Voilà un métier qui depuis longtemps est tombé dans l'oubli et qui pourtant, autrefois,
nourrissait parfaitement son homme.
Nous avons découvert l'emblème de l'un de ces artisans sur le poteau cornier du Café
de l'Ours, au n° 5 de la rue du Moulin. Dans le cas particulier, cet emblème relativement
rare est symbolisé par trois clous disposés en éventail au-dessus d'un cœur. L'inscription
qui accompagne cet ornement indique la date de construction de la maison (1782)
ainsi que les initiales des noms des propriétaires primitifs : Jean-Paul Ferrenbach
et son épouse Marie Madeleine Louise Heym. Ce Jean-Paul Ferrenbach, né en 1730, a
exercé le métier de cloutier jusqu'à sa mort en 1807. Deux de ses fils ont choisi
la même profession. Fig : tableau famille - cloutiers
Quant à sa fille Marie Salomé, elle s'est mariée avec François Dominique G'sell,
un cloutier originaire de Kaysersberg. Ce dernier a certainement déployé une grande
activité, car, dès 1796 il est cité à de nombreuses reprises. Il prit la succession
de son beau-père et habita la même maison que lui. La preuve en est donnée par le
registre d'état-civil où l'on mentionne que «Marie Salomé Ferrenbach, conjointe de
François Dominique G'sell, cloutier, et fille de Jean Paul Ferrenbach, est morte
le 5 décembre 1831 au Quartier Verd, dans la maison n° 107 » ; cette habitation correspond
précisément à l'emplacement de notre Café de l'Ours.
François Dominique G'sell est décédé en 1833, à l'âge de 78 ans, tandis que son fils
Armand G'sell également cloutier, mais demeurant dans la maison n° 64 au Quartier
Verd, est déjà mort en 1828, âgé de 39 ans seulement.
Quel fut le sort de la clouterie ? D'après les matrices cadastrales de l'époque,
les autres enfants de François Dominique G'sell, qui étaient cultivateurs, ont vendu
en 1837 la maison et le bâtiment annexe à Joseph Jehl, cabaretier à Erstein.
Nous avons établi un second tableau où figure un certain nombre d'autres cloutiers
; il en ressort que cet artisanat s'est maintenu dans notre cité jusqu'à la fin du
XIXème siècle, époque à laquelle il a disparu sous la pression industrielle.
Les cloutiers (« Nagelschmied ») étaient en fait des forgerons spécialisés qui fabriquaient
des clous de tout modèle et de toute grandeur faits à la main.

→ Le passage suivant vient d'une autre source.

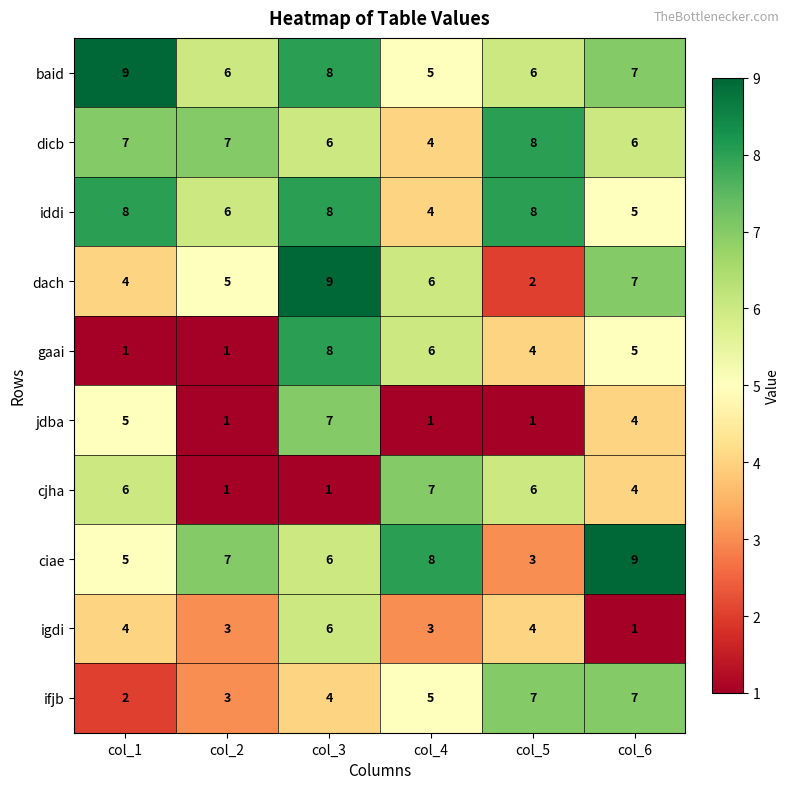

What is the greatest value displayed?

9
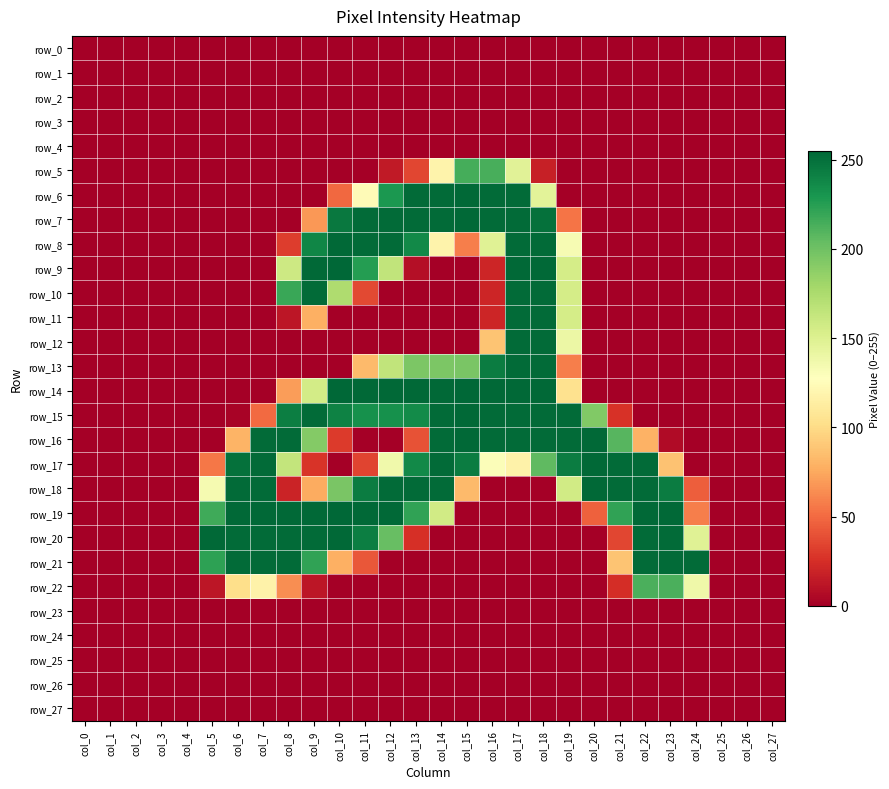

Is it true that row_18 equals 167 at col_4?

False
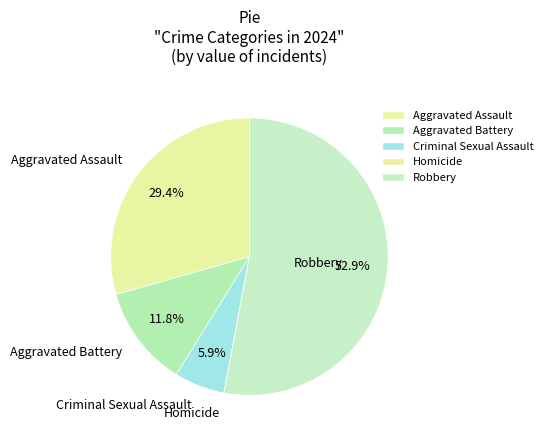

Between Aggravated Assault and Robbery, which is larger?

Robbery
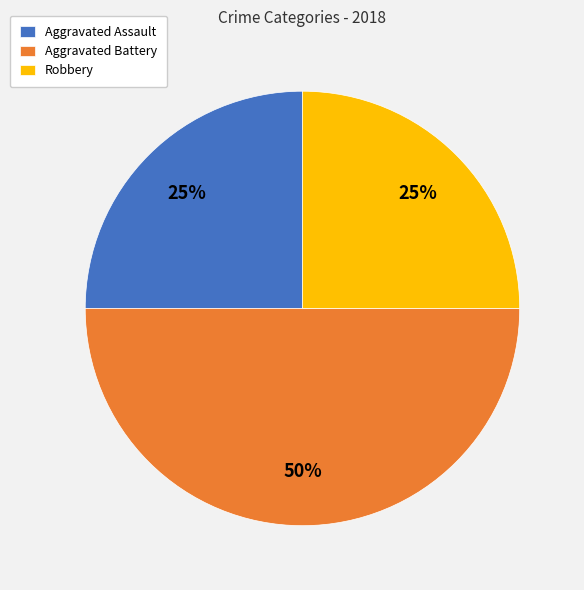

Does Robbery account for over 50% of the chart?

No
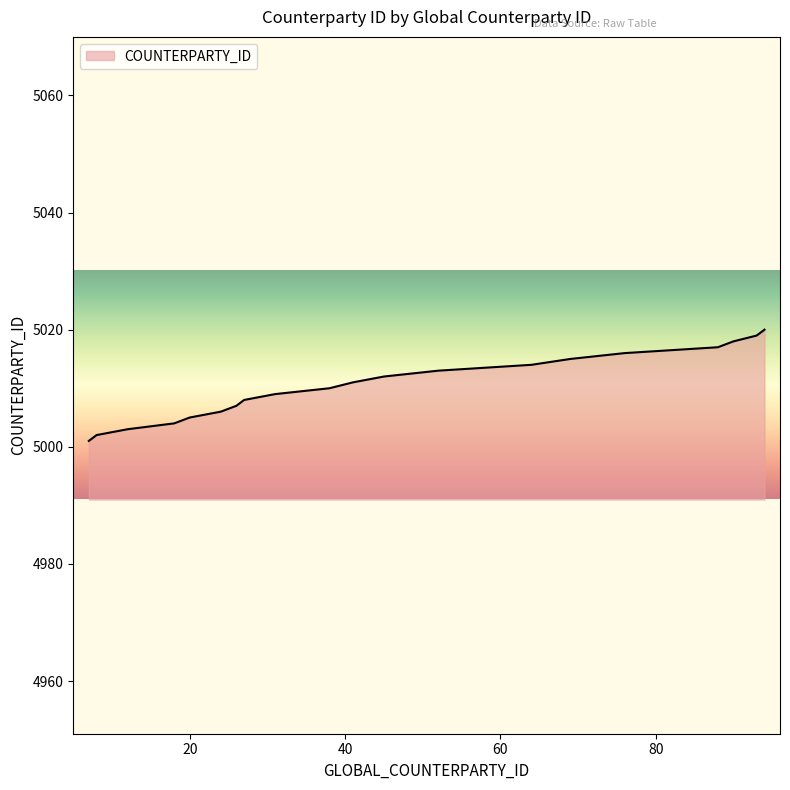

What is the difference between the maximum and minimum values?

19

Ils étaient très estimés
par la population, notamment par les charrons, les charpentiers et même les forgerons
qui venaient s'approvisionner auprès d'eux.
L'atelier du cloutier comportait la forge proprement dite dont le feu était activé
par un soufflet, une petite enclume de forme assez particulière, des tranchets, des
moules et plusieurs marteaux spécialement conçus pour ce genre de travail. La dextérité
du cloutier était proverbiale. Il utilisait des tiges de fer très minces dont il
chauffait l'une des extrémités au rouge ; puis il forgeait des clous un à un, avec
une rapidité et une précision surprenantes. Aux personnes qui voudraient en savoir
plus, nous conseillons vivement de lire l'article paru dans l'Annuaire 1968 de la
Société d'Histoire et d'Archéologie de Molsheim, où l'auteur R. Rèbre décrit d'une
façon admirable le travail et l'habileté manuelle de cet artisan.
Détail original : le dernier cloutier d'Erstein avait dressé un chien pour actionner
une roue de bois large et légère, laquelle, à son tour, mettait en mouvement le soufflet,
à la manière des écureuils que l'on place dans une roue qu'ils font tourner en s'amusant.
Un jour des garnements eurent l'idée stupide de nouer à la queue du chien une ficelle
à laquelle ils avaient attaché des casseroles ; pris de panique, l'animal s'enfuit
à travers les rues en traînant après lui la batterie de cuisine qui faisait un bruit
épouvantable. On ne le revit plus jamais, de sorte que le pauvre cloutier fut contraint
de chômer le temps de dresser un autre chien.
Emblème de cloutier sur un poteau cornier de la maison n° 5 rue du Moulin (Café de
l'Ours) avec les initiales du nom des propriétaires primitifs: Jean Paul Ferrenbach,
cloutier. Marie Madeleine Louise Heym.